§ Required action
The response should contain only the line with "left ankle: (272, 385)" and every line after it to the end of the listing below, duplicated exactly; no picture belongs in it.

━━━ Extracted material ━━━

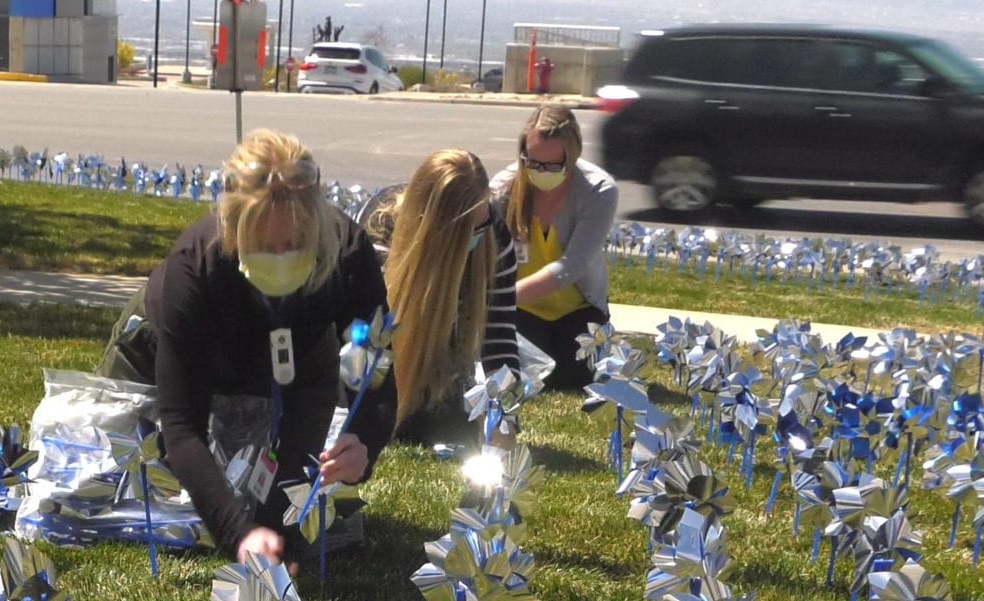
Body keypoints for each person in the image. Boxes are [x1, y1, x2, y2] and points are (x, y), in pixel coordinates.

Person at [100, 130, 394, 568]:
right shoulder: (192, 270)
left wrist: (364, 442)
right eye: (263, 246)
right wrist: (237, 533)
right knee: (116, 481)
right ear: (234, 225)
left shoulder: (348, 255)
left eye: (294, 245)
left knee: (282, 505)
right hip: (166, 343)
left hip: (296, 347)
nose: (279, 256)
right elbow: (182, 425)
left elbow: (376, 371)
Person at [382, 150, 523, 444]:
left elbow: (499, 335)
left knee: (452, 427)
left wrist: (505, 412)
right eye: (466, 231)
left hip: (448, 369)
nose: (479, 235)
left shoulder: (496, 239)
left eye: (481, 225)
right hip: (388, 362)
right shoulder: (382, 231)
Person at [490, 104, 618, 391]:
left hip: (578, 308)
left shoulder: (599, 190)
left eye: (552, 165)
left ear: (571, 157)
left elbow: (572, 265)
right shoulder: (502, 188)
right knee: (528, 376)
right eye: (532, 163)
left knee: (574, 378)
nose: (540, 171)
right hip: (520, 308)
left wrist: (501, 298)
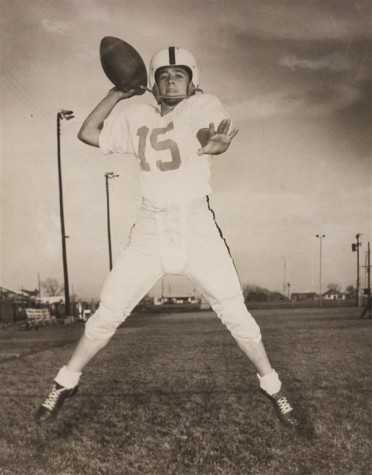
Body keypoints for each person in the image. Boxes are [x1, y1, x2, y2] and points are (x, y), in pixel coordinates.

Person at [35, 46, 300, 428]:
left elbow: (214, 132)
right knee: (109, 310)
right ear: (154, 83)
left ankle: (272, 385)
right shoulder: (136, 114)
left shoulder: (204, 104)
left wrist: (217, 144)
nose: (171, 79)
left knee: (234, 311)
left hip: (195, 225)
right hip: (150, 228)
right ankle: (66, 381)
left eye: (179, 74)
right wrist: (117, 93)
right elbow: (87, 133)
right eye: (163, 75)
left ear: (193, 82)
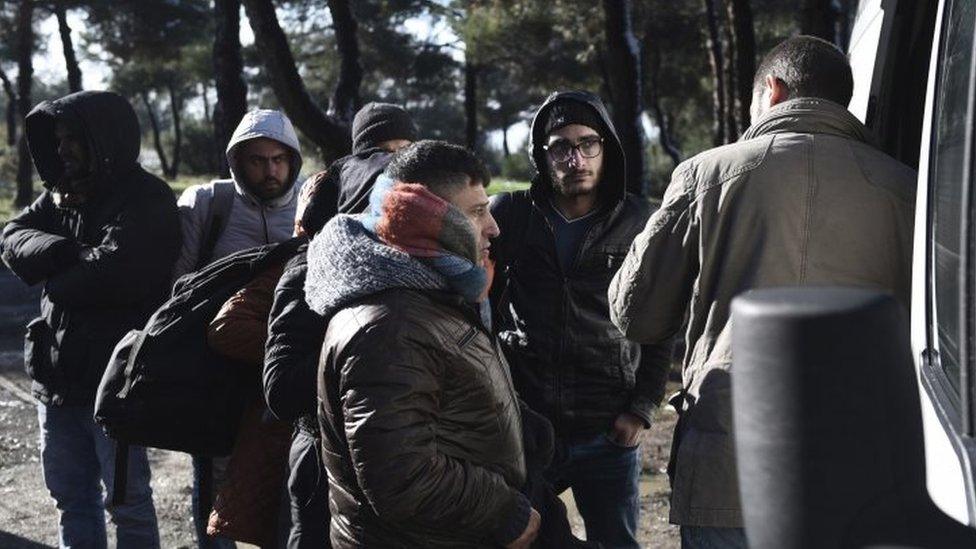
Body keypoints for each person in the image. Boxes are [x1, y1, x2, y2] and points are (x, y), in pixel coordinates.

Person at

━━━

§ Solution
left ankle: (272, 385)
right shoulder: (136, 114)
left shoulder: (204, 104)
left wrist: (217, 144)
nose: (171, 79)
left knee: (234, 311)
left hip: (195, 225)
right hip: (150, 228)
right ankle: (66, 381)
left eye: (179, 74)
right wrist: (117, 93)
right elbow: (87, 133)
right eye: (163, 75)
left ear: (193, 82)
Body keypoints for each person in the image. Boxes are [x1, y1, x2, y2] and points are (x, y), in pixel coordinates.

Person at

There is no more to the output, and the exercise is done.